## Consigna:
Transcribe tal cual el pasaje del texto sobre Honorio Asdrubal que arranca en las palabras "La tentación de" y termina después de "no hubieran elegido.".

*** Fragmento del texto ***

La tentación de las armas y el poder del gatillo. La vida en los barrios populares de este país puede ser un continuo ejercicio de esquivar los saltos al vacío. ¿Qué mueve a las personas hacia la violencia? ¿Qué las protege? No son respuestas fáciles. Pero sí son preguntas centrales en nuestra historia como nación. La siguiente historia es la de un joven que eligió lo que otros, quizás, no hubieran elegido.

I

El personaje se llama Honorio Asdrubal Hernández Cardona y es profesional en Educación Física. Cuando hablé con él iba por la mitad de su tercera década. Ahora es mayor de 40. Me recibió en un colegio público situado en lo alto de la ladera noroccidental de la ciudad. Era media tarde y el sol arrojaba una luz de brillos plateados sobre el manto de techos que recubre el Valle de Aburrá. Cuando la reportera mexicana Alma Guillermoprieto estuvo parada en una loma de estas escribió que el corazón de Medellín, con sus edificios relumbrantes, se veía “tan lejano como la tierra de Oz”. Por teléfono, Honorio Asdrubal me había advertido que las cuadras de su casa en el barrio Popular I se encontraban en fuego cruzado. Una calentura de combos armados, drogas y asesinatos. “Hoy a las tres de la mañana se estaban dando bala. Puro fusil”. Me dijo que si a algún matón de granero le daba por montármela él no podría defenderme. Que de mil amores me hubiera atendido en su casa junto a su familia, pero no en esos días. Le dije que yo me acomodaba a su necesidad, como le quedara mejor. Añadí, en seguida, que yo creía que esos barrios de la cresta de esa ladera como Santo Domingo Savio y el Popular ya estaban calmados porque hacía rato no sonaban en noticias judiciales. “Ese barrio se calma dos años y se calienta cinco”, contestó sin ninguna ironía. Acordamos, entonces, vernos en su lugar de trabajo.

*** Filas mostradas ***

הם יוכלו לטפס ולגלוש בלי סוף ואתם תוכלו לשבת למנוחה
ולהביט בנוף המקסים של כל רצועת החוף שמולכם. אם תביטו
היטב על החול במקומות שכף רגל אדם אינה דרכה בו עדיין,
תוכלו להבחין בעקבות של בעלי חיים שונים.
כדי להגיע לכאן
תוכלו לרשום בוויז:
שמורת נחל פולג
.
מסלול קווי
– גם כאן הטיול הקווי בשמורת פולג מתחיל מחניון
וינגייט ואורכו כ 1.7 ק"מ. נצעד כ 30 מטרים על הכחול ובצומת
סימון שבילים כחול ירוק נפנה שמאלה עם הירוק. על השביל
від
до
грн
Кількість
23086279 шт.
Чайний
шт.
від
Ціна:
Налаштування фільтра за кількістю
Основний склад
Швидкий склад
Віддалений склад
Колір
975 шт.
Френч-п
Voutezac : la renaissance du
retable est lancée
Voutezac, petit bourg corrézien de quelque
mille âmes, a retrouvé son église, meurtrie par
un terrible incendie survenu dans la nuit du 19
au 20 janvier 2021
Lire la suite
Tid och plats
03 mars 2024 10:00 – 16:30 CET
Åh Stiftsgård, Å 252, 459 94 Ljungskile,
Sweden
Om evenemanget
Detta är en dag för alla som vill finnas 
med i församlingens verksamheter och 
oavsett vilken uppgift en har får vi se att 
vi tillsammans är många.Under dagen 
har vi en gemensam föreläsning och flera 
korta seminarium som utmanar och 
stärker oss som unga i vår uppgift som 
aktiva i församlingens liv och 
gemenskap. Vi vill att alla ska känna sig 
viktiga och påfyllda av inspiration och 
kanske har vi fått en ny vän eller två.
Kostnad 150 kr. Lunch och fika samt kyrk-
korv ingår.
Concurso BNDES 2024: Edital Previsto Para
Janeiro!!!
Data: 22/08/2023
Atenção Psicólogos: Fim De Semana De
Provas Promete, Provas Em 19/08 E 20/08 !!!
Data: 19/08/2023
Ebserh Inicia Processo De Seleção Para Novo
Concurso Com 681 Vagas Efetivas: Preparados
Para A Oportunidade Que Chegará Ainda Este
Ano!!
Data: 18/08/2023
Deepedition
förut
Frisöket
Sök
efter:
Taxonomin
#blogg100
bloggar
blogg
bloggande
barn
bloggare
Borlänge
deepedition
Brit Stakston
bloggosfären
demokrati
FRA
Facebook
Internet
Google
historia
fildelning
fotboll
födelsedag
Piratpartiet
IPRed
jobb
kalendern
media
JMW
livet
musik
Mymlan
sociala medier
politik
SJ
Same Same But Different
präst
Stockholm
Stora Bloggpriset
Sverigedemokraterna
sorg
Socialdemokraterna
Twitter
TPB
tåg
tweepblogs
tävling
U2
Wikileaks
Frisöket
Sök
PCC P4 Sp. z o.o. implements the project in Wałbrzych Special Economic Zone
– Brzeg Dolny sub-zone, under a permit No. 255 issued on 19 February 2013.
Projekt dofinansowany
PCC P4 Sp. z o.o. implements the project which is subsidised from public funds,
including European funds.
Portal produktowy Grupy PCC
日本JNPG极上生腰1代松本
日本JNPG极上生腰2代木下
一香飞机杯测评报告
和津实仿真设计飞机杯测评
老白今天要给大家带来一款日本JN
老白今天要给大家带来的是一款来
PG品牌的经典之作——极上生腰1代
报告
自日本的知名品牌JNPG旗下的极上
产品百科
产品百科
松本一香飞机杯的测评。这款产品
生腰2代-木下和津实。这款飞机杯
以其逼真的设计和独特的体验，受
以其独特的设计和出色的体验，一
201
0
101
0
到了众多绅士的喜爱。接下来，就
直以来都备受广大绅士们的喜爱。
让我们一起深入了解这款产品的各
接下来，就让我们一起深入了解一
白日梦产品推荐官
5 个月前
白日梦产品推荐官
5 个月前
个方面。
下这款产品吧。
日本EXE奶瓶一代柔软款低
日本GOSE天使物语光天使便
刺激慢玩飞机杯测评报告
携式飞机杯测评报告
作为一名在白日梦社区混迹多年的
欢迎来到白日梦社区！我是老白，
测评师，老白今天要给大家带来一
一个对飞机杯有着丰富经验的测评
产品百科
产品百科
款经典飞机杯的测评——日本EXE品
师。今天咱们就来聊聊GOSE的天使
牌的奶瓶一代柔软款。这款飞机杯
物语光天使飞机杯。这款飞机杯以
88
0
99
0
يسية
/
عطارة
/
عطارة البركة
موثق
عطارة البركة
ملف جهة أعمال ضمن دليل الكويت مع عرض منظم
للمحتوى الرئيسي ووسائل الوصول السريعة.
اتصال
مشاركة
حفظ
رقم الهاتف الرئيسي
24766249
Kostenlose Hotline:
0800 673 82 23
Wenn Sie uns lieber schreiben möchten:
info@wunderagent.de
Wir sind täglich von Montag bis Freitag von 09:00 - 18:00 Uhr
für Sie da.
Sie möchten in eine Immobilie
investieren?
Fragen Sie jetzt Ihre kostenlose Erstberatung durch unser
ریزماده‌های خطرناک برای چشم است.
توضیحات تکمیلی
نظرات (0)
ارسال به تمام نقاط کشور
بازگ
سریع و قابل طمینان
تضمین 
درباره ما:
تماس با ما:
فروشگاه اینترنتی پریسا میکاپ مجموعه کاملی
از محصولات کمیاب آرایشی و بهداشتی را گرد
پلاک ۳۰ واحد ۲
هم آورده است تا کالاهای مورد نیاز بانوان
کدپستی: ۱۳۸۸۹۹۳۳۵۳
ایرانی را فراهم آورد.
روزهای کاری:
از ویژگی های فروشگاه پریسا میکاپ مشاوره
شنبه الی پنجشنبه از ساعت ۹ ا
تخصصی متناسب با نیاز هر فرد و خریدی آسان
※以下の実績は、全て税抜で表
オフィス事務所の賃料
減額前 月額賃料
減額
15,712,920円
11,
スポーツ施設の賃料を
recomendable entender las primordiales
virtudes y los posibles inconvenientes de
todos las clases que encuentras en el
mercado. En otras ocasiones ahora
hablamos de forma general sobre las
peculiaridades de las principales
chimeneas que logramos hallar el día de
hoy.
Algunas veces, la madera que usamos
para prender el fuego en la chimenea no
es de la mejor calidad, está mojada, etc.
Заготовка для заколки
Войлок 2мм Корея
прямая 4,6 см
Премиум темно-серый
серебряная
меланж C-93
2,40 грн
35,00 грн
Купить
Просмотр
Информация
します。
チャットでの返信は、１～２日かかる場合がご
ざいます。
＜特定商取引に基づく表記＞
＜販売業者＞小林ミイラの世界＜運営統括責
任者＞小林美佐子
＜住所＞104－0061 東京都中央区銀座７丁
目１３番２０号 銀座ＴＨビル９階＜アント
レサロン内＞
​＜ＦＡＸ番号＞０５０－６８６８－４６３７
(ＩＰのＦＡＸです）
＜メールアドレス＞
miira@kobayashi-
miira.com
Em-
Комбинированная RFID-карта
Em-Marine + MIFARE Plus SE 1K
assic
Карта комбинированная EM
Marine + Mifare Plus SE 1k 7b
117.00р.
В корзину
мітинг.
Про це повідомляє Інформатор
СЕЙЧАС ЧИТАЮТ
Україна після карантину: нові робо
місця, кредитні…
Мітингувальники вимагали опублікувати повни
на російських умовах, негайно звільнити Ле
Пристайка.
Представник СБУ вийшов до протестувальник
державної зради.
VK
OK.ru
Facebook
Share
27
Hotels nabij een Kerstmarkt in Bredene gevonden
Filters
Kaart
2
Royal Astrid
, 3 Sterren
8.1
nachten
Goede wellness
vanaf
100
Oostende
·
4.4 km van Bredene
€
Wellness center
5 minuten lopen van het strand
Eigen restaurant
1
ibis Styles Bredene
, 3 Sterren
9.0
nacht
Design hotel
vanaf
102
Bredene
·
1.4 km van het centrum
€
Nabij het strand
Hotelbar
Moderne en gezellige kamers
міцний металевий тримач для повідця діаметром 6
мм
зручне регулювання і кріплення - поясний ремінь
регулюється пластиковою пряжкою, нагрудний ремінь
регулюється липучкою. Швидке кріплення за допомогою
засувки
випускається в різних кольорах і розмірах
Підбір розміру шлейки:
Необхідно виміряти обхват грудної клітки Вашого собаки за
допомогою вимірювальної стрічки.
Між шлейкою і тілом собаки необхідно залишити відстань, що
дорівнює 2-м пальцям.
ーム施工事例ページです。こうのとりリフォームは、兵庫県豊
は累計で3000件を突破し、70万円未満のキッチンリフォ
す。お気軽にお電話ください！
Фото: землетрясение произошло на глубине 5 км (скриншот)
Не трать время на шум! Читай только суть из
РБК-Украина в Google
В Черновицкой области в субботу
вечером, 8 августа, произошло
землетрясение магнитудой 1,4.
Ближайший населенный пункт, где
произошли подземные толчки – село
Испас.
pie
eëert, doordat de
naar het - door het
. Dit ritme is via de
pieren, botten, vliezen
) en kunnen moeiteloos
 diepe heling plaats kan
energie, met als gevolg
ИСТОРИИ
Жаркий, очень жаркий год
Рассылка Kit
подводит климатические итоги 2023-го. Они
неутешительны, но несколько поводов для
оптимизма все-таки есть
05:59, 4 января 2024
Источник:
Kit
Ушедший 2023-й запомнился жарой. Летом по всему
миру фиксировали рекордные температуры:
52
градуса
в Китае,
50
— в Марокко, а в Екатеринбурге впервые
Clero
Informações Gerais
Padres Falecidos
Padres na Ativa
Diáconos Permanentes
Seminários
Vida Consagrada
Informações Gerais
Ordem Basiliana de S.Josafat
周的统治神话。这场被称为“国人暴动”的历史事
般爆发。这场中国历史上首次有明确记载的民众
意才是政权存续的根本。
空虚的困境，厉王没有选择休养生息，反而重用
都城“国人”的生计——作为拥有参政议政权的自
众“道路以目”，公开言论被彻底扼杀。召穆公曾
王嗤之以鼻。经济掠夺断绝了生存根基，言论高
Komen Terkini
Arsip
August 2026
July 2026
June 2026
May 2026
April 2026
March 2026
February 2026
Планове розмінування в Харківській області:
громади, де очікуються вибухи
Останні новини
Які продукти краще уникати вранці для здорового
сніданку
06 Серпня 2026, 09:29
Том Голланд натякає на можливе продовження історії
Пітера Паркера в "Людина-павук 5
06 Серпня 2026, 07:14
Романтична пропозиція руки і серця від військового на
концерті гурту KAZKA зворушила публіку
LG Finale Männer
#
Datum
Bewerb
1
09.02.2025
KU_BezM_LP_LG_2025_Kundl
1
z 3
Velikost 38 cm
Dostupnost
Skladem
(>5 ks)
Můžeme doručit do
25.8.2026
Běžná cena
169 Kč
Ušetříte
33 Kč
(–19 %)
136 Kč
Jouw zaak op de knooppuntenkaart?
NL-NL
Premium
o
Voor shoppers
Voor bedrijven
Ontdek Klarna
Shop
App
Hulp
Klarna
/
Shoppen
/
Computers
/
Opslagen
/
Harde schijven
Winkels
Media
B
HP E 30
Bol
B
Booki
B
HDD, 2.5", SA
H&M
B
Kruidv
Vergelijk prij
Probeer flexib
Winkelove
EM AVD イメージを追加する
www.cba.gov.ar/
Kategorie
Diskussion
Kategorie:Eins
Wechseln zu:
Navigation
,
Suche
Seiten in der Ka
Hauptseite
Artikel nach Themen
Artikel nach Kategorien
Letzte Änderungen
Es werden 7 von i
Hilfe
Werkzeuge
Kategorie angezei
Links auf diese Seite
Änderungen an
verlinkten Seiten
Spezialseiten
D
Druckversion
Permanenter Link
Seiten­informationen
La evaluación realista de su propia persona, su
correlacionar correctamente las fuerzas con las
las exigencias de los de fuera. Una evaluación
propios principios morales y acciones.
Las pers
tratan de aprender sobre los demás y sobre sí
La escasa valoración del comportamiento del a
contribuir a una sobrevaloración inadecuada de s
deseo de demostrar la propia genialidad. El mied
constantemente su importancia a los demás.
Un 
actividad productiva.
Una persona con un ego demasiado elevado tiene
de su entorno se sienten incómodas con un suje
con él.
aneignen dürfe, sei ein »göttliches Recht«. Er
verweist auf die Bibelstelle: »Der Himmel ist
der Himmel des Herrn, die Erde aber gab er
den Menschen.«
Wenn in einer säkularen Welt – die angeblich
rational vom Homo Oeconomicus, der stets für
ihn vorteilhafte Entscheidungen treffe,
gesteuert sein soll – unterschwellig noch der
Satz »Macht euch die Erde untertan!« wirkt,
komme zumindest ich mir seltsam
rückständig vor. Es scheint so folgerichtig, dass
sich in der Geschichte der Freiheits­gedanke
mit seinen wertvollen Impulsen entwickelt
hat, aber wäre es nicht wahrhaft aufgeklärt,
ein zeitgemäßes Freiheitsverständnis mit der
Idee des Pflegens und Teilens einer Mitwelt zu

***

## Ejercicio resuelto:
La tentación de las armas y el poder del gatillo. La vida en los barrios populares de este país puede ser un continuo ejercicio de esquivar los saltos al vacío. ¿Qué mueve a las personas hacia la violencia? ¿Qué las protege? No son respuestas fáciles. Pero sí son preguntas centrales en nuestra historia como nación. La siguiente historia es la de un joven que eligió lo que otros, quizás, no hubieran elegido.